Although the entries contain pictures, your copy should hold only their exact text.

BEGIN Entries provided

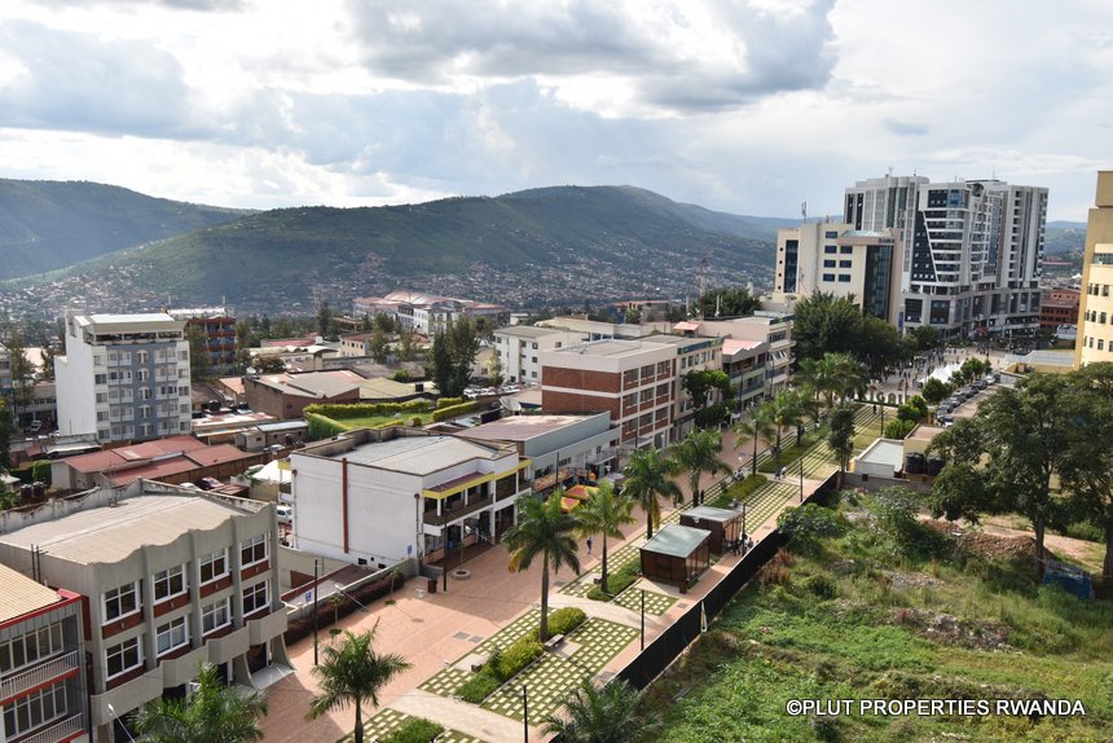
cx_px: 556
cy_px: 372
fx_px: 928
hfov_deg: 61.9
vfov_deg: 43.6
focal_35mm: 30
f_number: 8
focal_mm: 20
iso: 100
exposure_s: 1/160
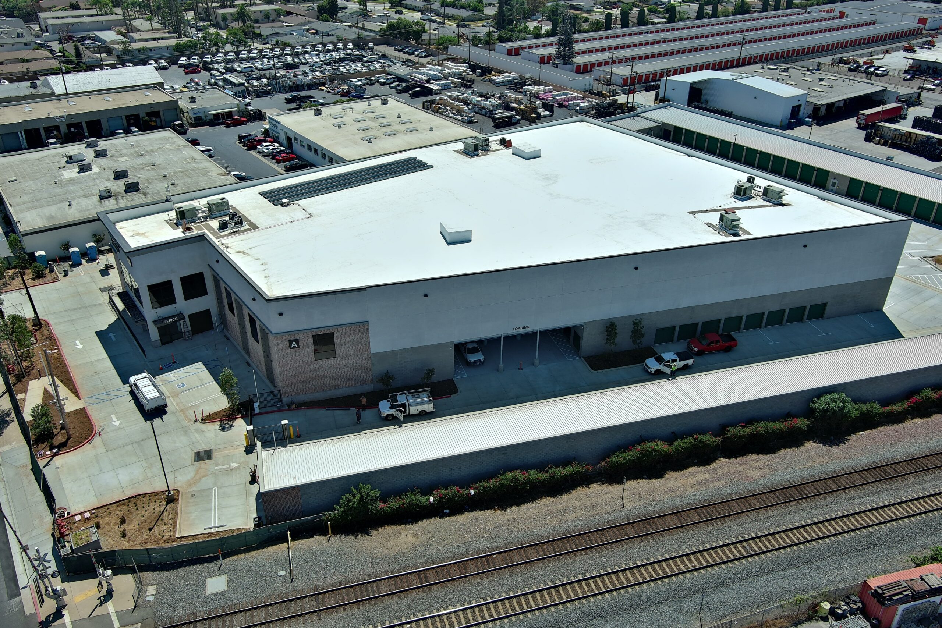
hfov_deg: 63.7
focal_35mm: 29
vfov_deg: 45.0
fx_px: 759
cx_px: 471
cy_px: 314
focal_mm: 10.57
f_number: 2.8
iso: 100
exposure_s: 1/503
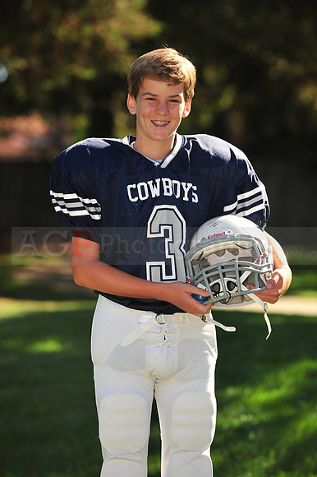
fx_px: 2380
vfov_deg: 11.4
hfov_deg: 7.6
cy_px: 238
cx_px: 158
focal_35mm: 180
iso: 200
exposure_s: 1/800
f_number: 4.5
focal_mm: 180
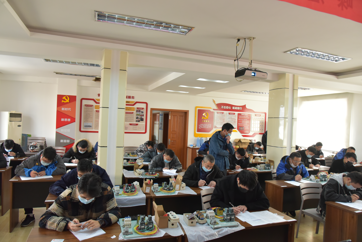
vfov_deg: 53.2
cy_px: 121
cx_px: 181
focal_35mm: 24
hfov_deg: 73.7
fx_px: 241
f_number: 7.1
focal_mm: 24
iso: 3600
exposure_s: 1/200
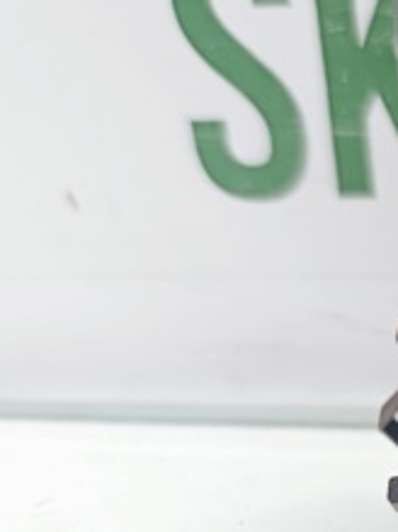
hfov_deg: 18.2
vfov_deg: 28.2
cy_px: 442
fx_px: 1028
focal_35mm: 67
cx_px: 673
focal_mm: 6.14
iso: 640
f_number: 1.6
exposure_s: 1/100
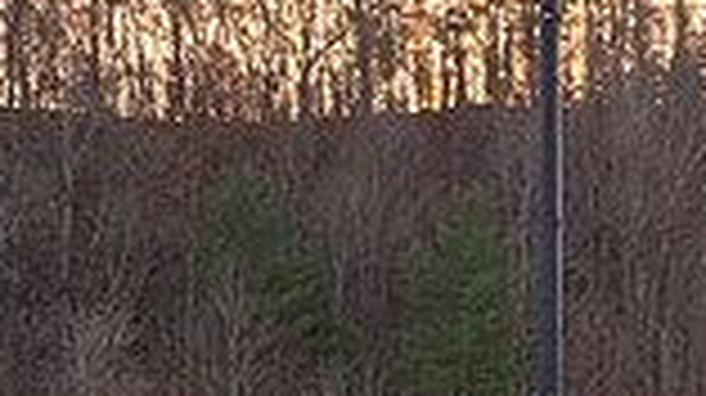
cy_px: 684
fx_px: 4788
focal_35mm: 256
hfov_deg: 8.4
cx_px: 809
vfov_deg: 4.7
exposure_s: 1/3200
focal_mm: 66
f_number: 4
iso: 2000
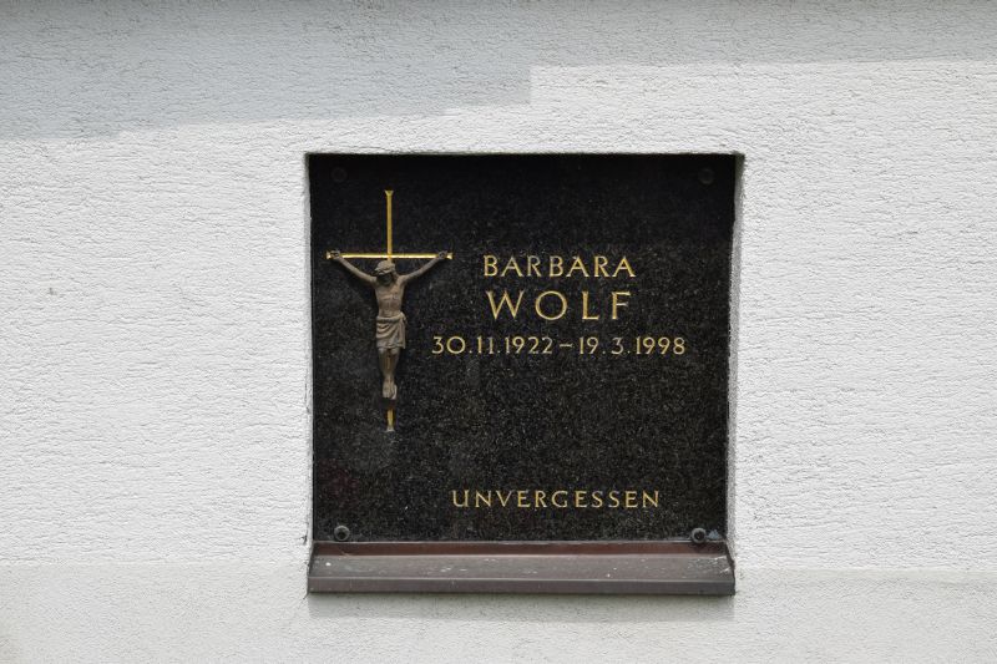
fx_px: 2160
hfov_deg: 26.0
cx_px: 498
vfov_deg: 17.5
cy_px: 332
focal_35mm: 78
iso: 200
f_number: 10
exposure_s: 1/400
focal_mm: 52
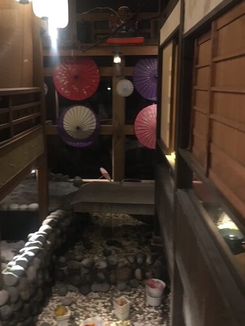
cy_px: 151
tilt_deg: -12.2
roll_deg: +0.3
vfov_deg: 52.6
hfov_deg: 40.6
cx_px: 106
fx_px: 330
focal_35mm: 35
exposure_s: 1/15
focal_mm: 4.15
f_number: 2.2
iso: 320
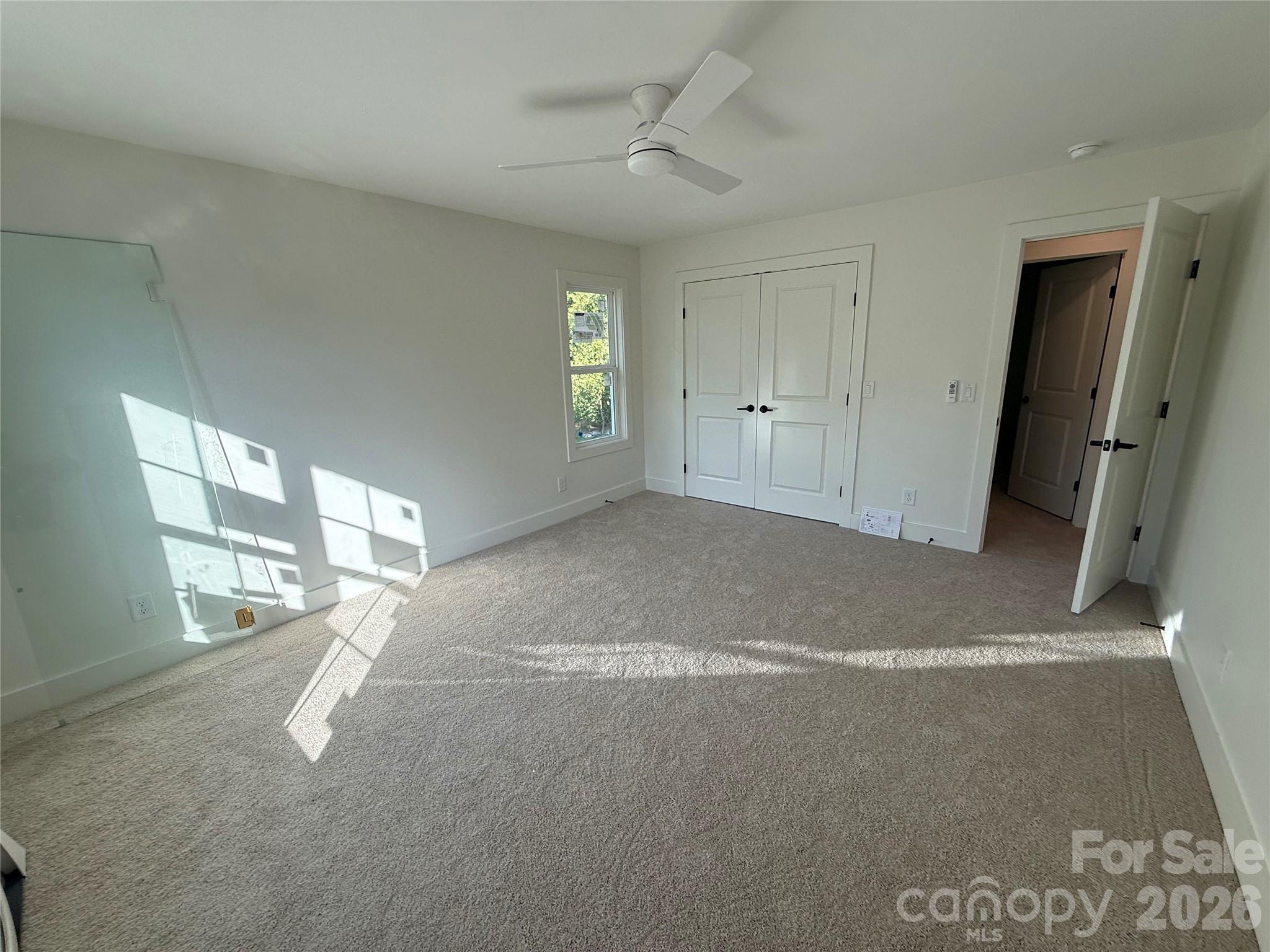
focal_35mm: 14
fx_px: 514
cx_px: 635
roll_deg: +1.8
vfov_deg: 85.7
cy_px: 476
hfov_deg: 102.1
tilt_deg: -12.5
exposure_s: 1/242
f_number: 2.2
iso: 64
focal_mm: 2.22
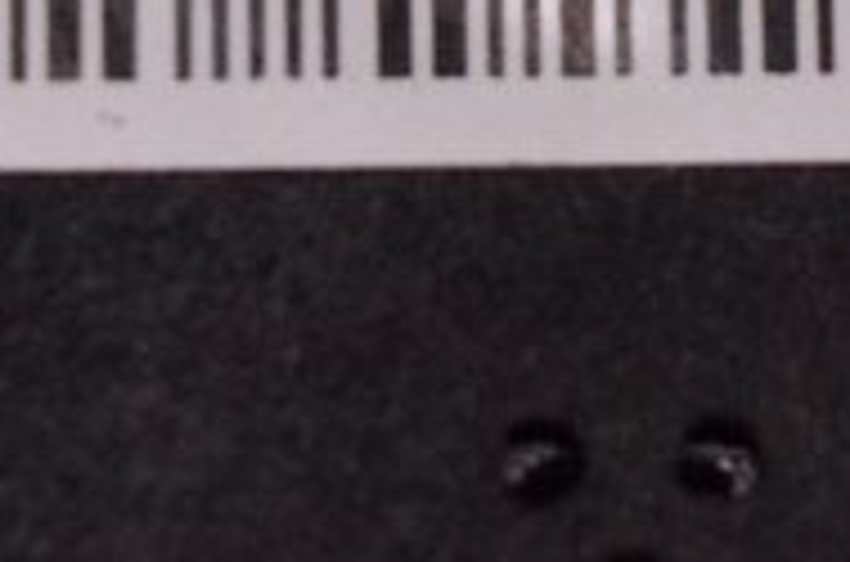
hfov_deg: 4.6
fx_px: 10544
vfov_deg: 3.0
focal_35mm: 448
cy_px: -605
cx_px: 472
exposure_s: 1/320
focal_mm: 55
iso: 3200
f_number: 11
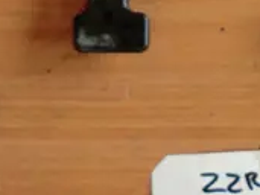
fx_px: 570
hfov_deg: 24.0
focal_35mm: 76
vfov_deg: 19.1
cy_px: 26
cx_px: 289
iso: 80
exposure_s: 1/60
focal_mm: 4.9
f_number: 3.2
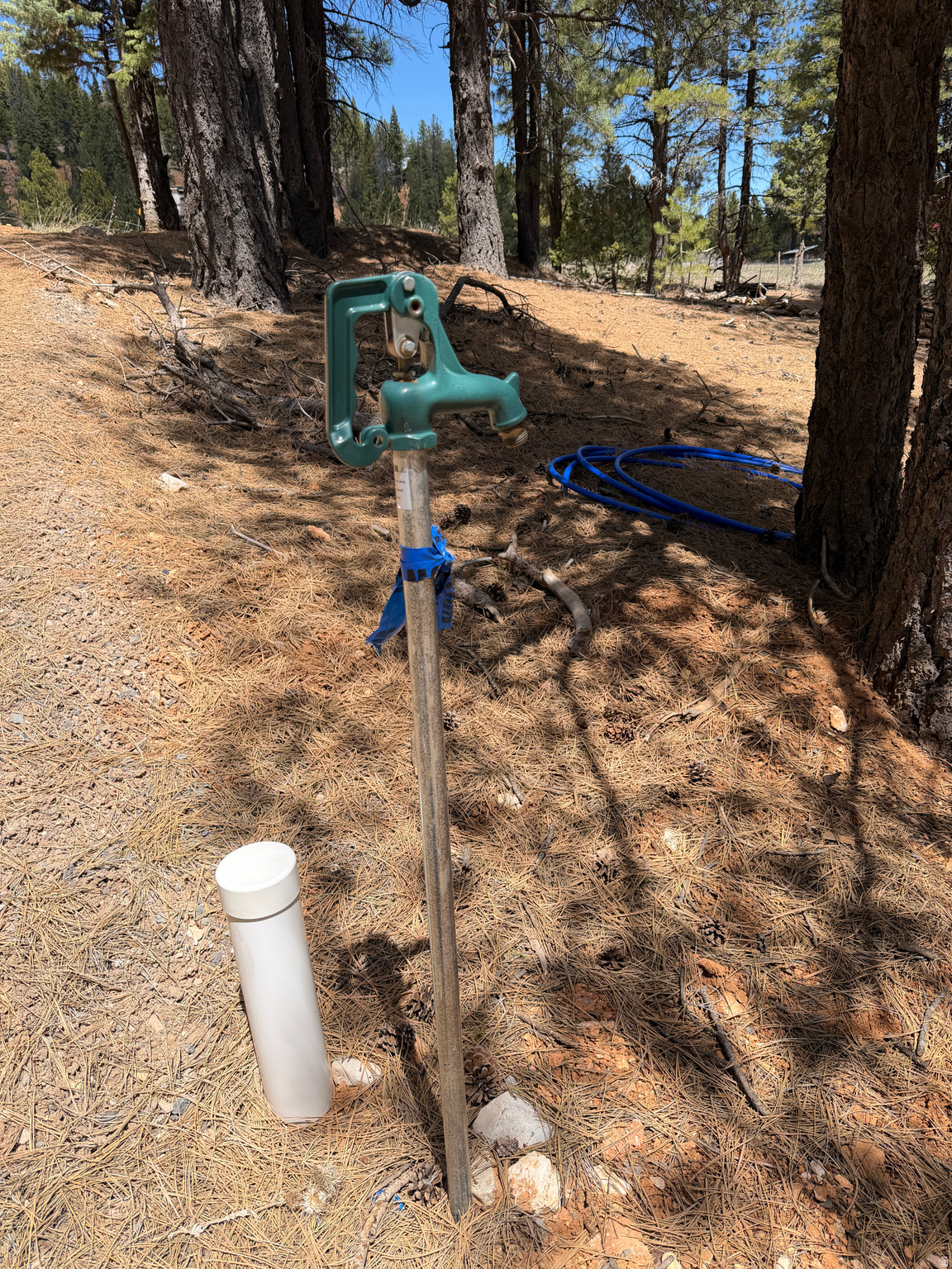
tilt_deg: -21.0
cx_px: 476
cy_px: 634
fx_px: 880
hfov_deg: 56.8
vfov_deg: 71.6
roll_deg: +4.3
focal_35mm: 24
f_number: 1.78
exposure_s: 1/2000
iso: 80
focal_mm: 6.76
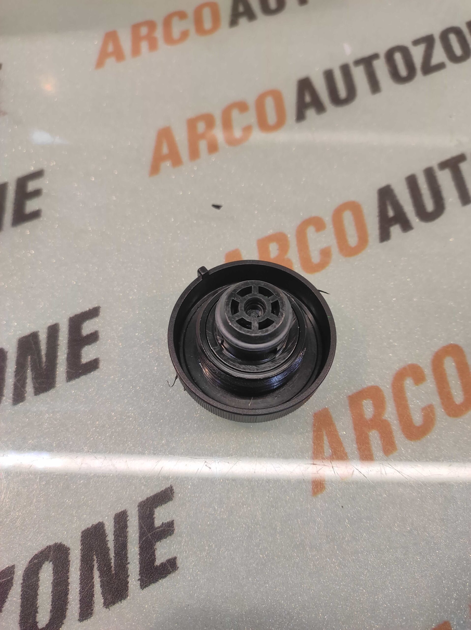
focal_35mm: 17
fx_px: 309
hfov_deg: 74.7
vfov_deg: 91.1
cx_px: 236
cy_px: 315
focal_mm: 4.74
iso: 115
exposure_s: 1/33
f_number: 1.79
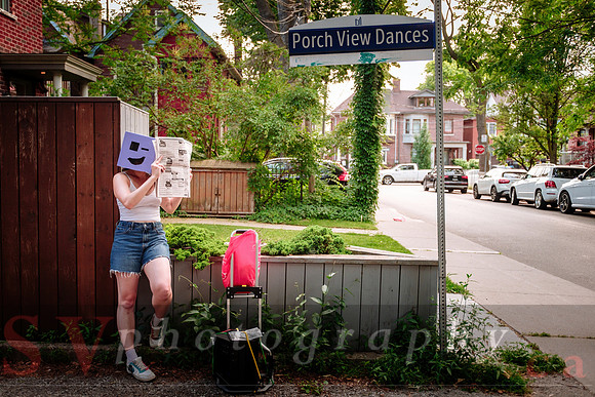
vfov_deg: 38.1
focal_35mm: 35
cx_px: 270
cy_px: 193
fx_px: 576
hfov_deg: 54.6
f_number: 1.8
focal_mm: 20.8
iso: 500
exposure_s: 1/640
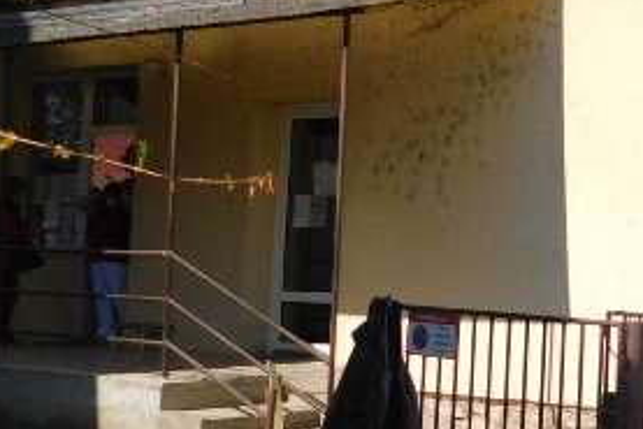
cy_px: 241
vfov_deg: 19.7
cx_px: 868
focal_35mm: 69
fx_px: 1233
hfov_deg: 24.8
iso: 125
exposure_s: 1/500
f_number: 6
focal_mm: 4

END Entries provided

§ **Solved problem**
cx_px: 556
cy_px: 372
fx_px: 928
hfov_deg: 61.9
vfov_deg: 43.6
focal_35mm: 30
f_number: 8
focal_mm: 20
iso: 100
exposure_s: 1/160
hfov_deg: 63.7
focal_35mm: 29
vfov_deg: 45.0
fx_px: 759
cx_px: 471
cy_px: 314
focal_mm: 10.57
f_number: 2.8
iso: 100
exposure_s: 1/503
fx_px: 2380
vfov_deg: 11.4
hfov_deg: 7.6
cy_px: 238
cx_px: 158
focal_35mm: 180
iso: 200
exposure_s: 1/800
f_number: 4.5
focal_mm: 180
vfov_deg: 53.2
cy_px: 121
cx_px: 181
focal_35mm: 24
hfov_deg: 73.7
fx_px: 241
f_number: 7.1
focal_mm: 24
iso: 3600
exposure_s: 1/200
hfov_deg: 18.2
vfov_deg: 28.2
cy_px: 442
fx_px: 1028
focal_35mm: 67
cx_px: 673
focal_mm: 6.14
iso: 640
f_number: 1.6
exposure_s: 1/100
cy_px: 684
fx_px: 4788
focal_35mm: 256
hfov_deg: 8.4
cx_px: 809
vfov_deg: 4.7
exposure_s: 1/3200
focal_mm: 66
f_number: 4
iso: 2000
fx_px: 2160
hfov_deg: 26.0
cx_px: 498
vfov_deg: 17.5
cy_px: 332
focal_35mm: 78
iso: 200
f_number: 10
exposure_s: 1/400
focal_mm: 52
cy_px: 151
tilt_deg: -12.2
roll_deg: +0.3
vfov_deg: 52.6
hfov_deg: 40.6
cx_px: 106
fx_px: 330
focal_35mm: 35
exposure_s: 1/15
focal_mm: 4.15
f_number: 2.2
iso: 320
focal_35mm: 14
fx_px: 514
cx_px: 635
roll_deg: +1.8
vfov_deg: 85.7
cy_px: 476
hfov_deg: 102.1
tilt_deg: -12.5
exposure_s: 1/242
f_number: 2.2
iso: 64
focal_mm: 2.22
hfov_deg: 4.6
fx_px: 10544
vfov_deg: 3.0
focal_35mm: 448
cy_px: -605
cx_px: 472
exposure_s: 1/320
focal_mm: 55
iso: 3200
f_number: 11
fx_px: 570
hfov_deg: 24.0
focal_35mm: 76
vfov_deg: 19.1
cy_px: 26
cx_px: 289
iso: 80
exposure_s: 1/60
focal_mm: 4.9
f_number: 3.2
tilt_deg: -21.0
cx_px: 476
cy_px: 634
fx_px: 880
hfov_deg: 56.8
vfov_deg: 71.6
roll_deg: +4.3
focal_35mm: 24
f_number: 1.78
exposure_s: 1/2000
iso: 80
focal_mm: 6.76
focal_35mm: 17
fx_px: 309
hfov_deg: 74.7
vfov_deg: 91.1
cx_px: 236
cy_px: 315
focal_mm: 4.74
iso: 115
exposure_s: 1/33
f_number: 1.79
vfov_deg: 38.1
focal_35mm: 35
cx_px: 270
cy_px: 193
fx_px: 576
hfov_deg: 54.6
f_number: 1.8
focal_mm: 20.8
iso: 500
exposure_s: 1/640
cy_px: 241
vfov_deg: 19.7
cx_px: 868
focal_35mm: 69
fx_px: 1233
hfov_deg: 24.8
iso: 125
exposure_s: 1/500
f_number: 6
focal_mm: 4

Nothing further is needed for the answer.